Summary Changes in natural patterns of animal behaviour and physiology resulting from anthropogenic disturbance may alter the conservation status of a population if they affect the ability of individuals to survive, breed or grow. However, information to forecast population‐level consequences of such changes is often lacking. We developed an interim framework to assess the population consequences of disturbance when empirical information is sparse.
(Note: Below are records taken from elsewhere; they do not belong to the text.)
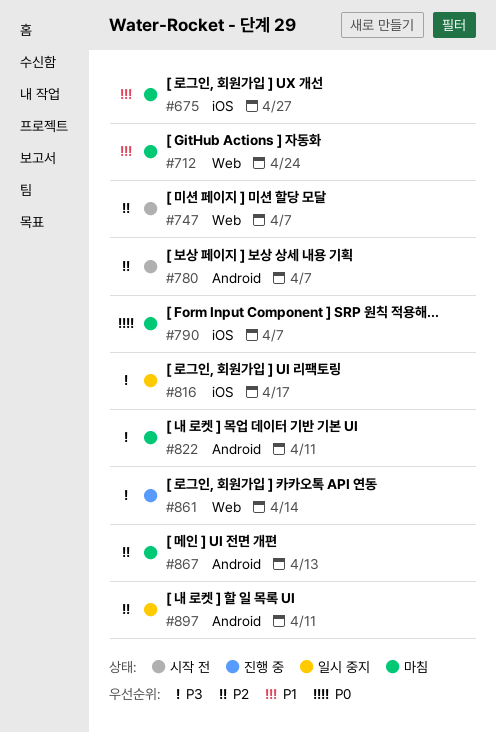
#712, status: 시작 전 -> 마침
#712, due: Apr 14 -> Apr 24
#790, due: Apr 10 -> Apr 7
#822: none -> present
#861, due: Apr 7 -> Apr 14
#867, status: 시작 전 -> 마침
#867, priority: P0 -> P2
We show how daily effects of disturbance, which are often straightforward to estimate, can be scaled to the disturbance duration and to multiple sources of disturbance. We used expert elicitation to estimate parameters that define how changes in individual behaviour or physiology affect vital rates and incorporated them into a stochastic population model. Model outputs can be used to evaluate cumulative impacts of disturbance over space and time. As an example, we forecast the potential effects of disturbance from offshore wind farm construction on the North Sea harbour porpoise (Phocoena phocoena) population. Synthesis and applications. The interim framework can be used to forecast the effects of disturbances from human activities on animal populations, to assess the effectiveness of mitigation measures and to identify priority areas for research that reduces uncertainty in population forecasts. The last two applications are likely to be important in situations where there is a risk of unacceptable change in a species' conservation status. The framework should, however, be augmented with empirical data as soon as these are available.